Sports > Baseball

April 2, 2009

Despite struggles, offense remains positive

Robbie Wine said although he knew there would be an offensive cold streak, he admitted he didn't think it would impact the whole team.

"We were tearing it up for a while and I guess inside I was waiting for the lull, but I didn't think it would be a team [lull]," coach Wine said. "I thought it would maybe be one or two guys to slow down."

In the Penn State baseball team's 4-3 loss to Kent State Wednesday night, the Nittany Lions were held scoreless for the final six innings.

For two of those innings, the Lions had their leadoff batter reach on a single but couldn't drive him in.

Penn State also had a rally in the ninth inning, as Ryan Boonie singled to right for a one-out single.

That prompted the Lions to bring in freshman Sean Deegan to pinch run.

Trying to move into scoring position as the game-tying run, Deegan took off for second base with Louie Picconi at the plate.

A quick throw by Kent State catcher David Lyon gunned down Deegan, who was looking for his first career stolen base.

Picconi then ended the night by striking out looking.

The ninth inning capped off a night where the Lions outhit the Golden Flashes, 9-8, but were unable to come up with the clutch hit late in the game.

Regardless, Penn State remains optimistic.

"We've been hot all this year with our bats," Jordan Steranka said. "We knew it was going to catch up once in a while -- the cold bats.

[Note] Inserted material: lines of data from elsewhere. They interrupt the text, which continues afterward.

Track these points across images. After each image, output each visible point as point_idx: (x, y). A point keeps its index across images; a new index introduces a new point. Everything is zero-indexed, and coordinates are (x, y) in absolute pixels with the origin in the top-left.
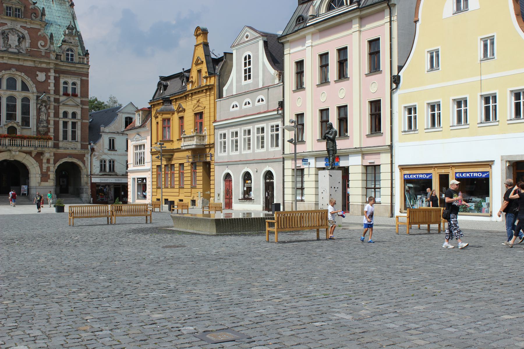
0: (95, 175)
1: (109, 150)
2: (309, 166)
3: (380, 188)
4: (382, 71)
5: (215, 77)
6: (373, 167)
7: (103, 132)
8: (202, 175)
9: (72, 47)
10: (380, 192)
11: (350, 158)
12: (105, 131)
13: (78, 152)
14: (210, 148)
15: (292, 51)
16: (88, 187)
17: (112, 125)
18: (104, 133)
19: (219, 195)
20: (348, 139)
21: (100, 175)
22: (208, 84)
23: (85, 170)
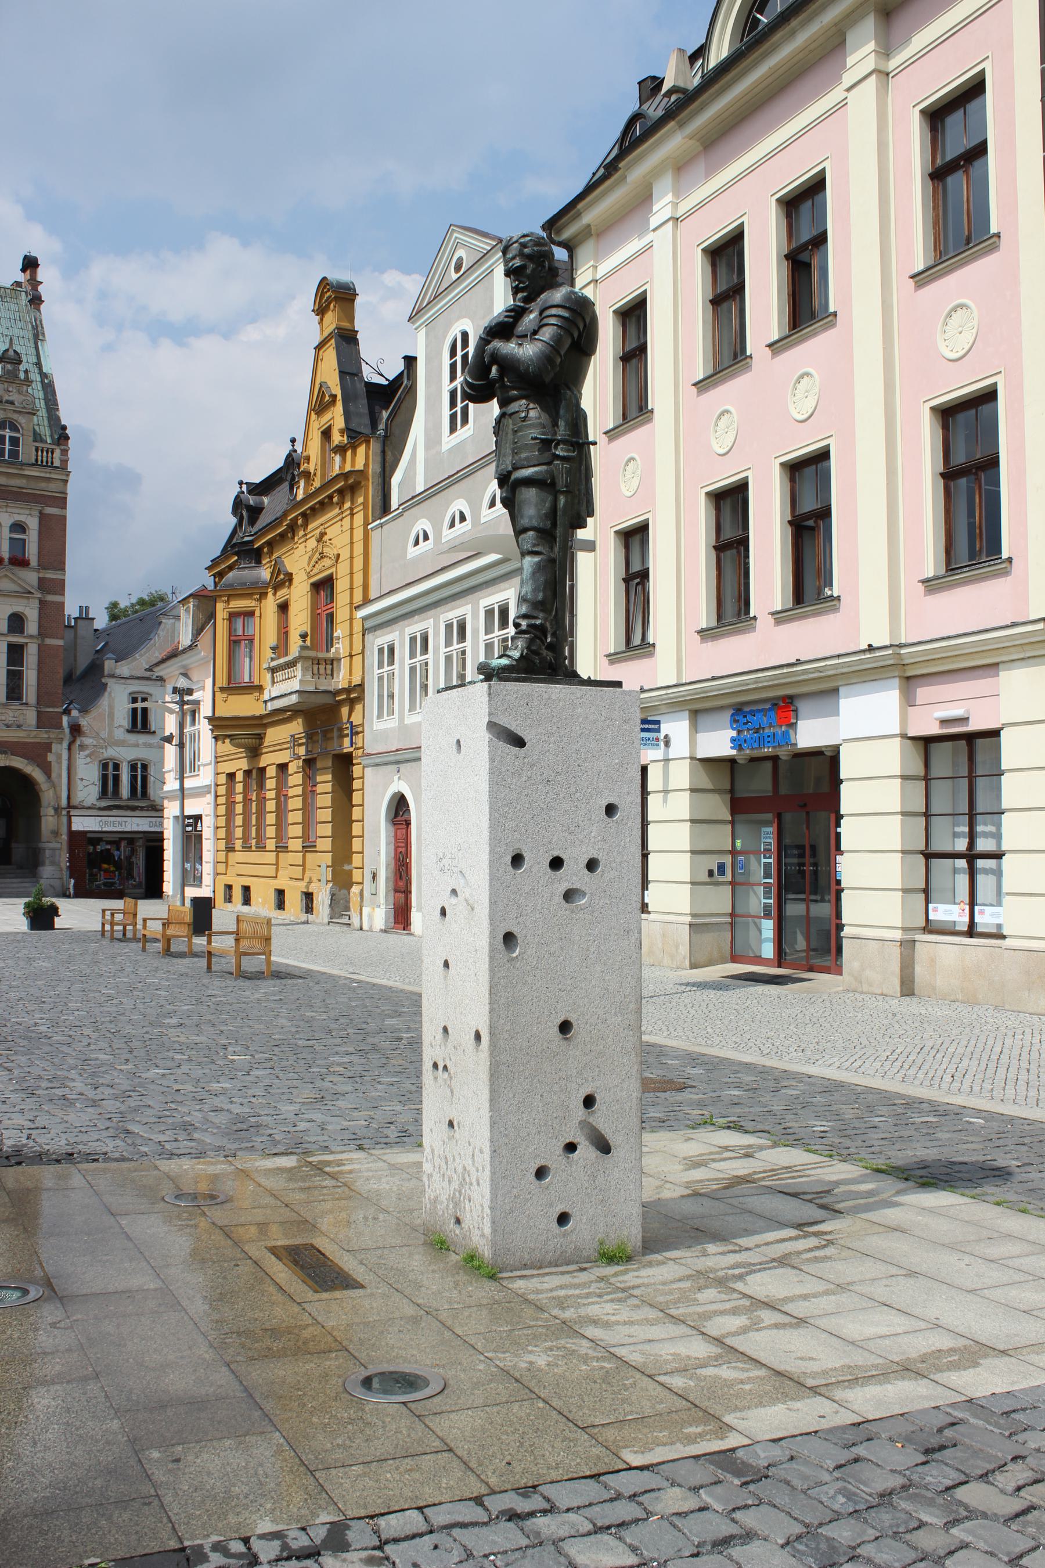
0: (83, 808)
1: (128, 731)
2: (666, 753)
3: (998, 856)
4: (1010, 560)
5: (368, 442)
6: (964, 742)
7: (112, 676)
8: (330, 804)
9: (15, 416)
10: (998, 873)
11: (843, 702)
12: (118, 672)
13: (29, 736)
14: (352, 703)
15: (604, 268)
16: (59, 846)
17: (141, 656)
18: (114, 680)
19: (374, 877)
20: (836, 609)
21: (100, 809)
22: (348, 468)
23: (51, 792)
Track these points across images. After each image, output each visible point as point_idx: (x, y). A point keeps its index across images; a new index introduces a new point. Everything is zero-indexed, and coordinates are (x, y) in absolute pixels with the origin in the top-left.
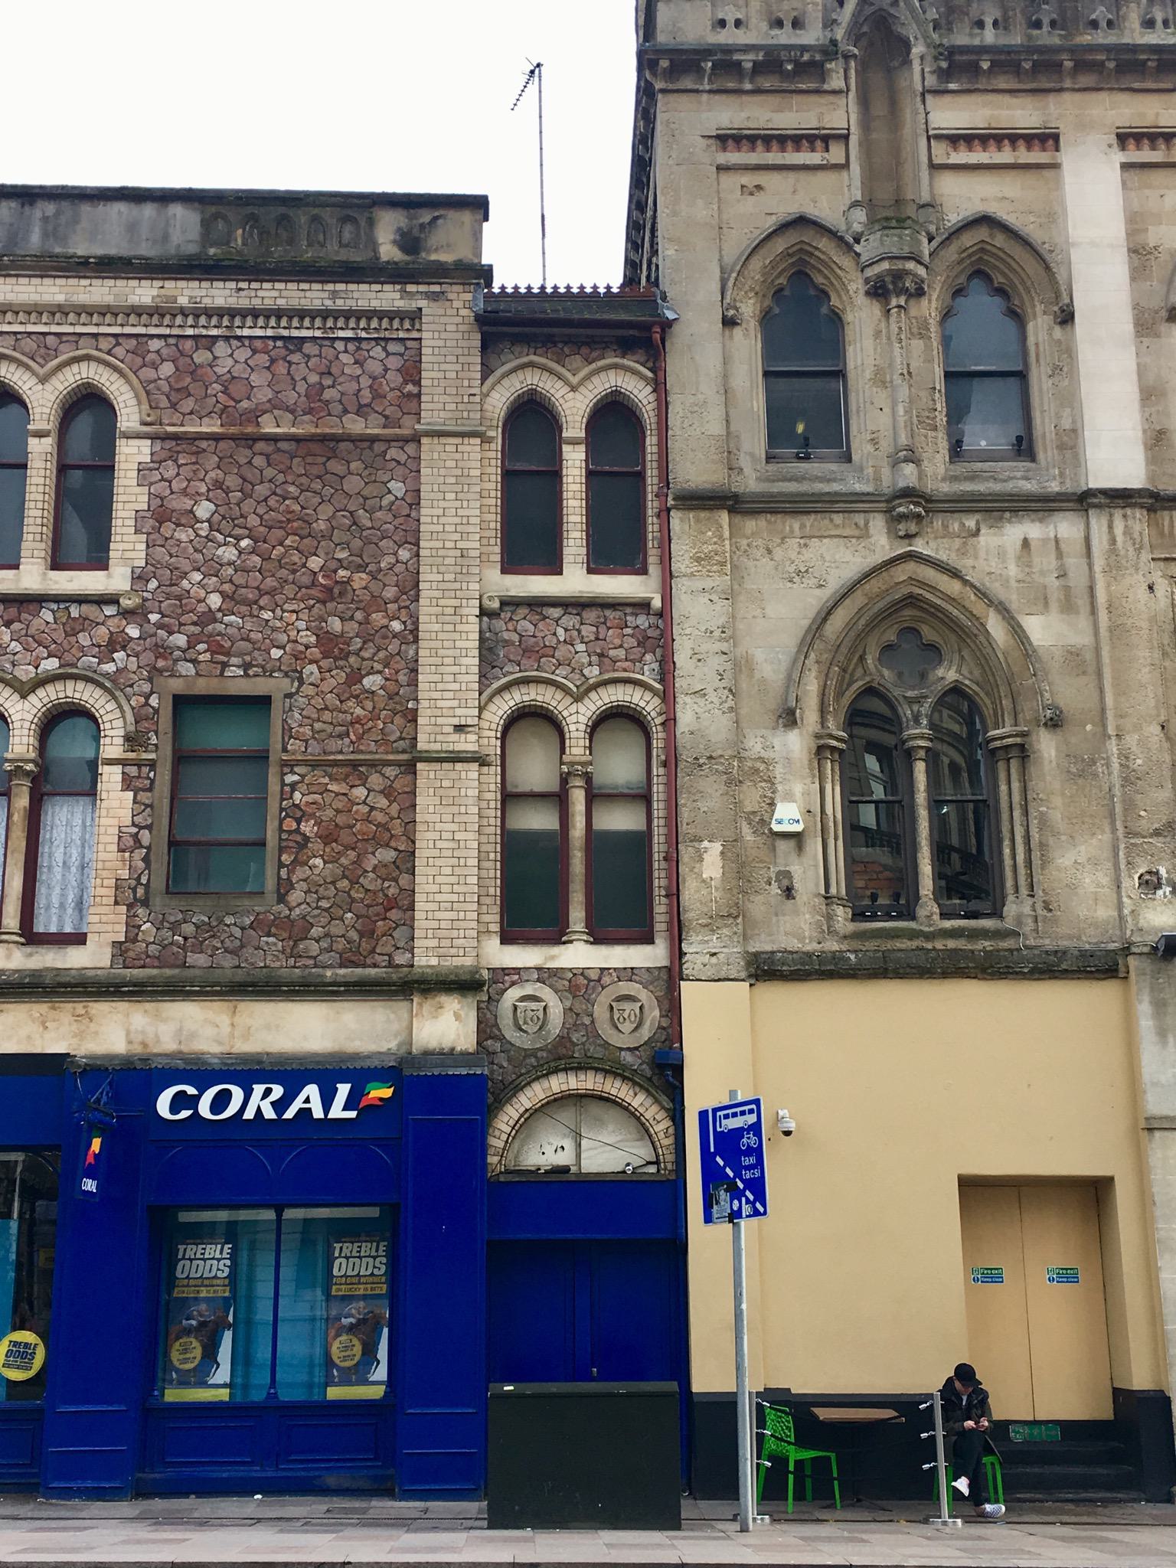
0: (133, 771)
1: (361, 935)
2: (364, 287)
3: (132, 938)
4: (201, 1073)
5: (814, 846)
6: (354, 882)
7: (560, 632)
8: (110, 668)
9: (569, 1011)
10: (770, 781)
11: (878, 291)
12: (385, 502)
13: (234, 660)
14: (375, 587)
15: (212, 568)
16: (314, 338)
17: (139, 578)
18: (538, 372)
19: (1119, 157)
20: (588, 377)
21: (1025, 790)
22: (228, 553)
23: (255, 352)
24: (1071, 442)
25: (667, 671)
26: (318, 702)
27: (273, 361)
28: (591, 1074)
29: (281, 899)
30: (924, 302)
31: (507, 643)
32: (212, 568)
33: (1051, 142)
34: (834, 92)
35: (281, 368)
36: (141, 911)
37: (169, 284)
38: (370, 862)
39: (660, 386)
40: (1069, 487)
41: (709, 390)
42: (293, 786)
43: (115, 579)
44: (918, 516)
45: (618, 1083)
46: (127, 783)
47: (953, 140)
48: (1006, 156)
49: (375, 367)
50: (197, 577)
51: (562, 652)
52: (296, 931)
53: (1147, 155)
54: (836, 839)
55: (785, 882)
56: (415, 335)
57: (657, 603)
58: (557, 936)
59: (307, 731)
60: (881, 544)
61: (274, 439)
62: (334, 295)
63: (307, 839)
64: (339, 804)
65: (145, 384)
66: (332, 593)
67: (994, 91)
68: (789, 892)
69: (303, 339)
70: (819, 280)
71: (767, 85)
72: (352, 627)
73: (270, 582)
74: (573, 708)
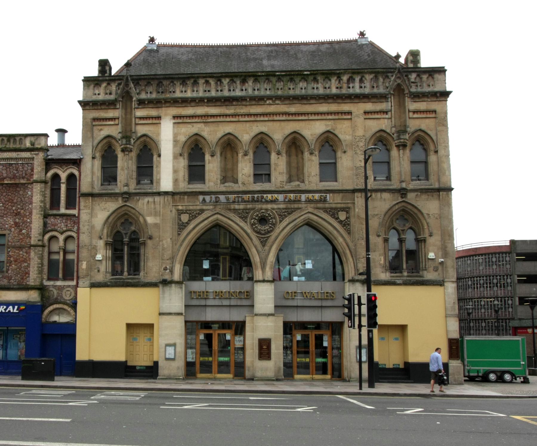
1: (21, 279)
2: (23, 153)
5: (104, 262)
9: (58, 293)
10: (97, 250)
11: (123, 151)
12: (27, 196)
14: (25, 213)
16: (14, 163)
19: (174, 121)
20: (66, 170)
21: (144, 251)
23: (3, 166)
24: (159, 182)
25: (78, 229)
27: (7, 168)
29: (7, 272)
30: (132, 153)
31: (49, 223)
35: (8, 170)
38: (23, 265)
40: (158, 191)
41: (89, 172)
42: (9, 251)
45: (66, 306)
47: (141, 118)
49: (25, 169)
51: (59, 225)
52: (9, 278)
57: (77, 215)
58: (57, 279)
59: (12, 241)
62: (18, 155)
63: (12, 261)
64: (17, 255)
66: (17, 214)
67: (294, 104)
68: (99, 271)
69: (12, 164)
72: (20, 221)
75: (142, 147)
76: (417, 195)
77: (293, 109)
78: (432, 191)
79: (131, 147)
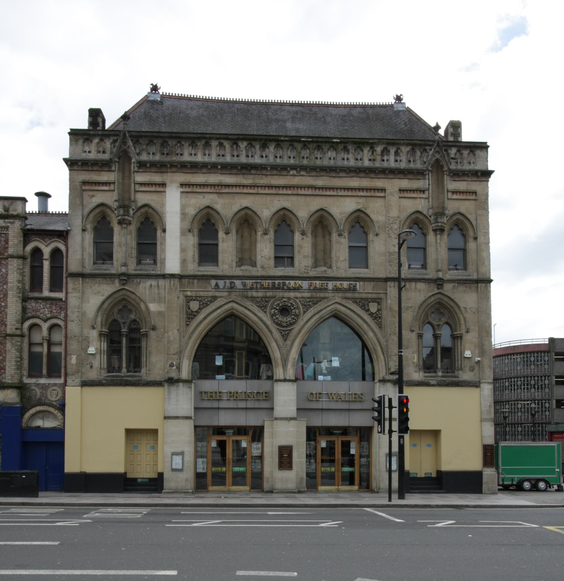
5: (98, 357)
7: (42, 306)
9: (41, 392)
18: (38, 242)
19: (182, 190)
21: (147, 344)
24: (163, 262)
28: (45, 406)
31: (29, 308)
39: (67, 246)
44: (125, 280)
45: (52, 408)
47: (141, 184)
48: (153, 189)
53: (188, 190)
54: (104, 355)
55: (91, 365)
56: (7, 232)
57: (64, 299)
58: (41, 376)
68: (91, 367)
70: (108, 219)
71: (95, 169)
74: (44, 324)
75: (143, 220)
76: (454, 286)
78: (470, 282)
79: (130, 219)
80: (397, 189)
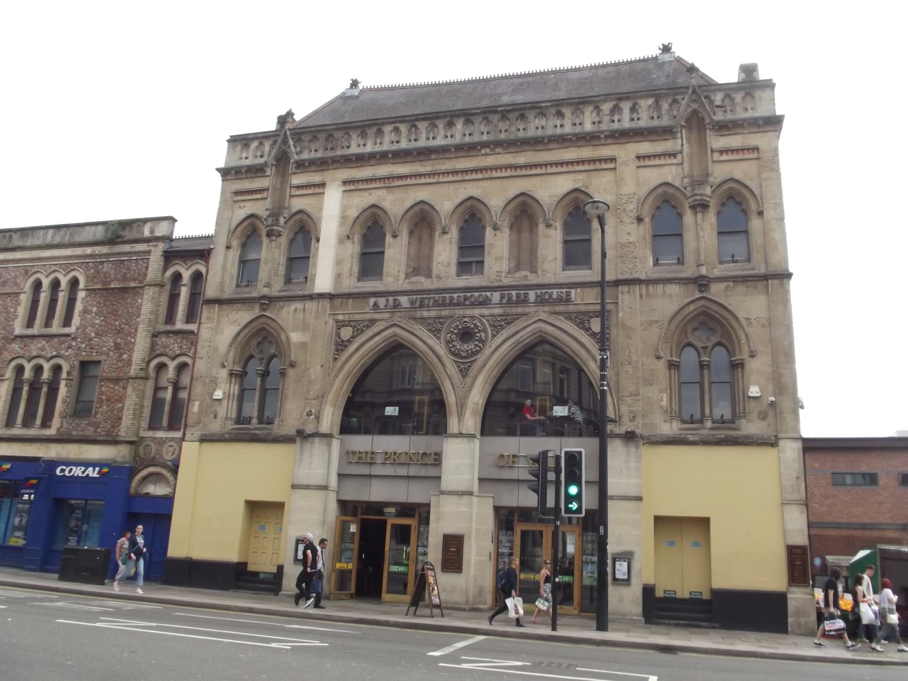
0: (68, 382)
3: (61, 427)
4: (68, 463)
6: (112, 412)
8: (67, 354)
13: (95, 351)
15: (93, 325)
17: (78, 329)
19: (344, 188)
22: (97, 321)
26: (111, 362)
27: (116, 267)
32: (93, 325)
33: (756, 150)
34: (268, 176)
35: (118, 269)
36: (64, 420)
37: (95, 248)
39: (207, 267)
42: (102, 386)
43: (72, 330)
46: (66, 385)
47: (721, 152)
49: (140, 267)
50: (90, 328)
51: (171, 347)
52: (97, 425)
53: (352, 187)
60: (257, 312)
61: (113, 289)
62: (132, 247)
64: (112, 390)
65: (86, 275)
66: (119, 332)
68: (215, 416)
73: (106, 329)
75: (370, 224)
76: (727, 287)
77: (521, 159)
80: (633, 156)
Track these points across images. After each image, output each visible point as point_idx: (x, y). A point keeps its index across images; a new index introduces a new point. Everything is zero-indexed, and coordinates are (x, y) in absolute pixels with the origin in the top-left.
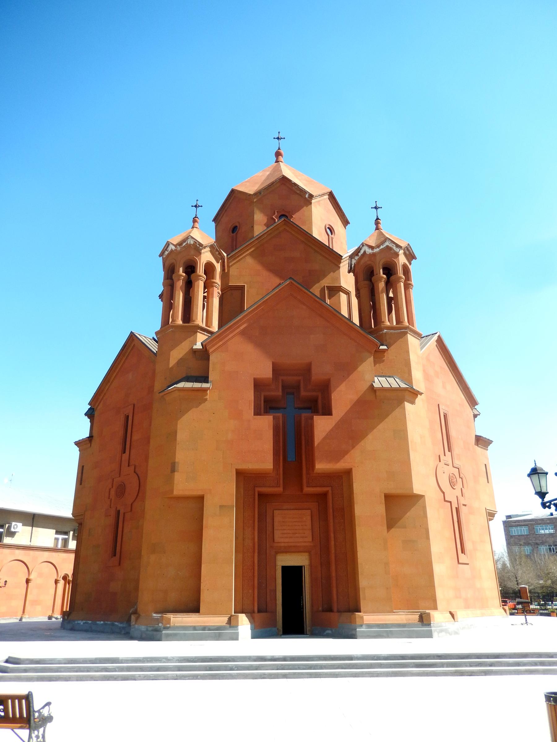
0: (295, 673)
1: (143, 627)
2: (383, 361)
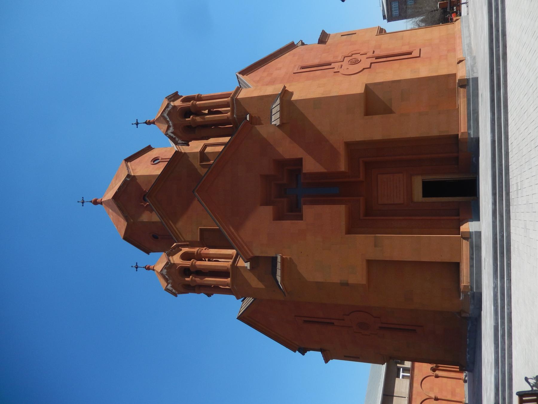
2: (259, 117)
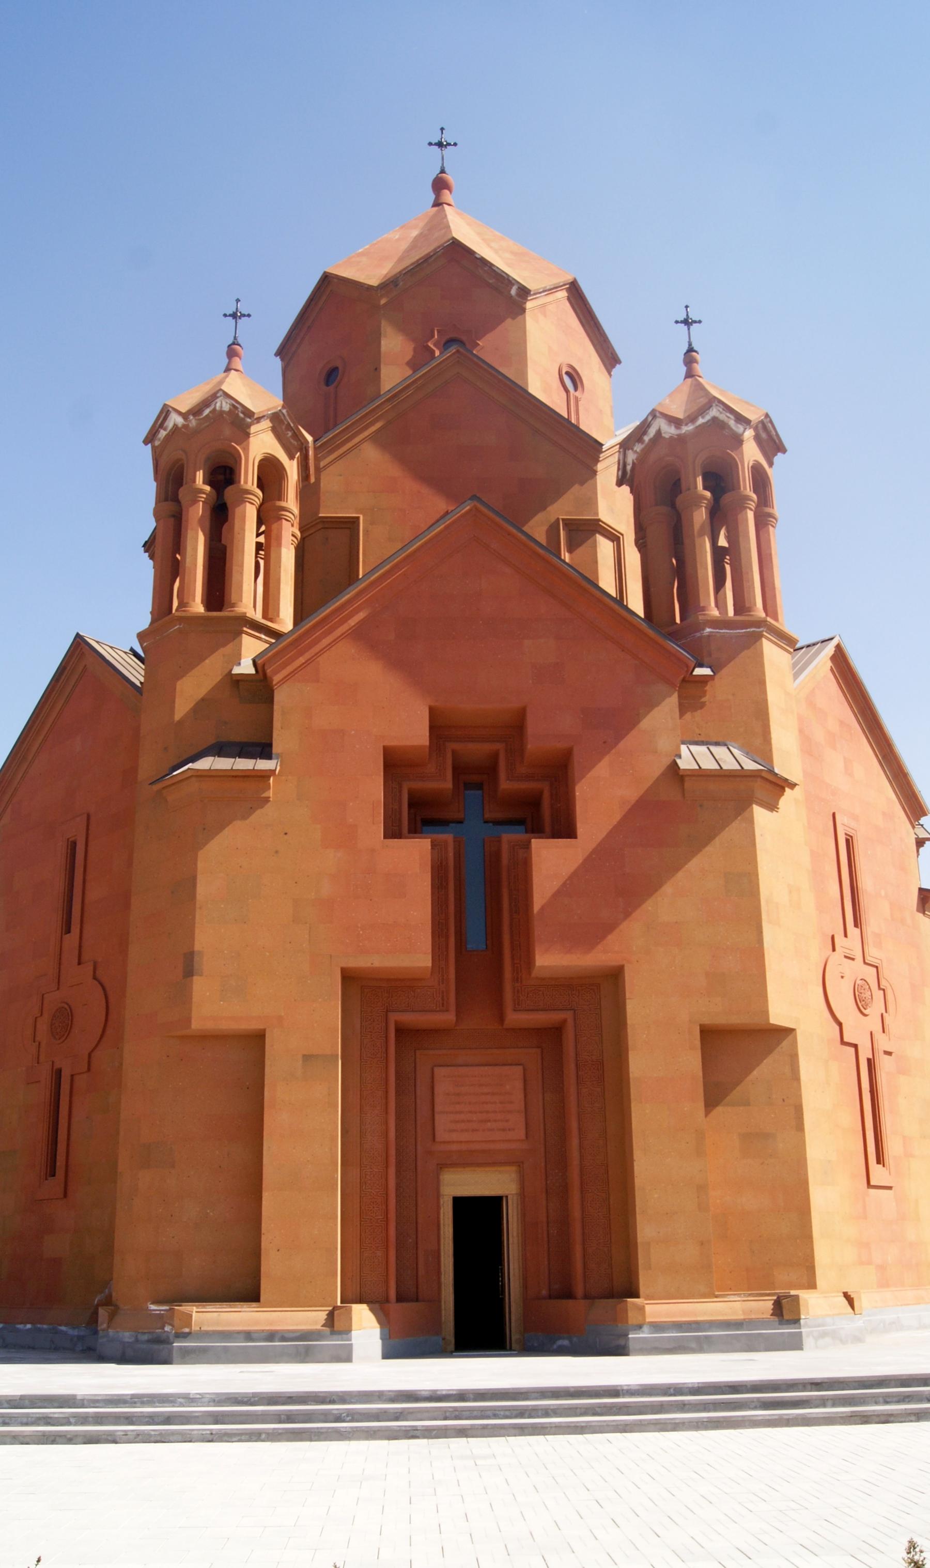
0: (485, 1427)
1: (127, 1334)
2: (702, 706)
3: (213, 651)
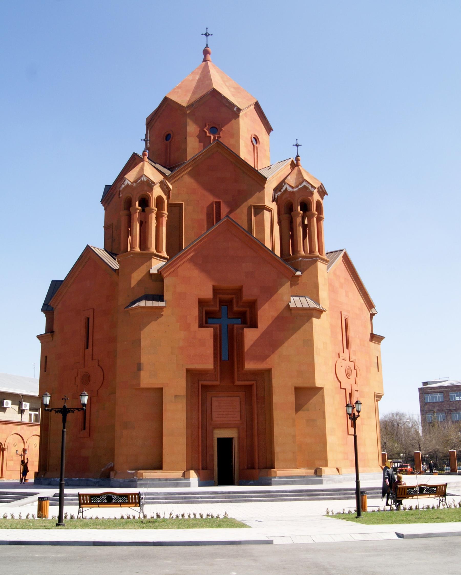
0: (236, 500)
1: (121, 480)
2: (298, 284)
3: (143, 264)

But we don't think anything of it. We're going to take it one game at a time, one pitch at a time. We'll be back."

The Lions' strongest offensive threat for the game was senior Mike Deese. The left fielder went 3-for-4 in the game and drove in all three runs. He just missed a home run in the bottom of the third inning when he hit one off the wall in left-center field.

Despite the individual success, Deese said it gets "all erased" when the team loses.

The players said one of the reasons for the struggles at the plate was all the relievers Kent State used. Starting pitcher Ryan Mace was taken out of the game after he threw 49 pitches in three innings. The Golden Flashes then went with five pitchers for the last six innings.

Steranka said the Kent State bullpen was the best one he's seen since Texas.

But Wine also said one reason for the offensive problems is everything leveling out.

"The other side is the law of averages," Wine said. "I'm not worried about the offense. We have the guys capable of putting up some numbers over the course of a season. I guess going into Michigan we want our offense to be clicking on all cylinders. But it's impossible; I've never seen a guy or team continue a streak we were on the whole season. I'm not worried about it."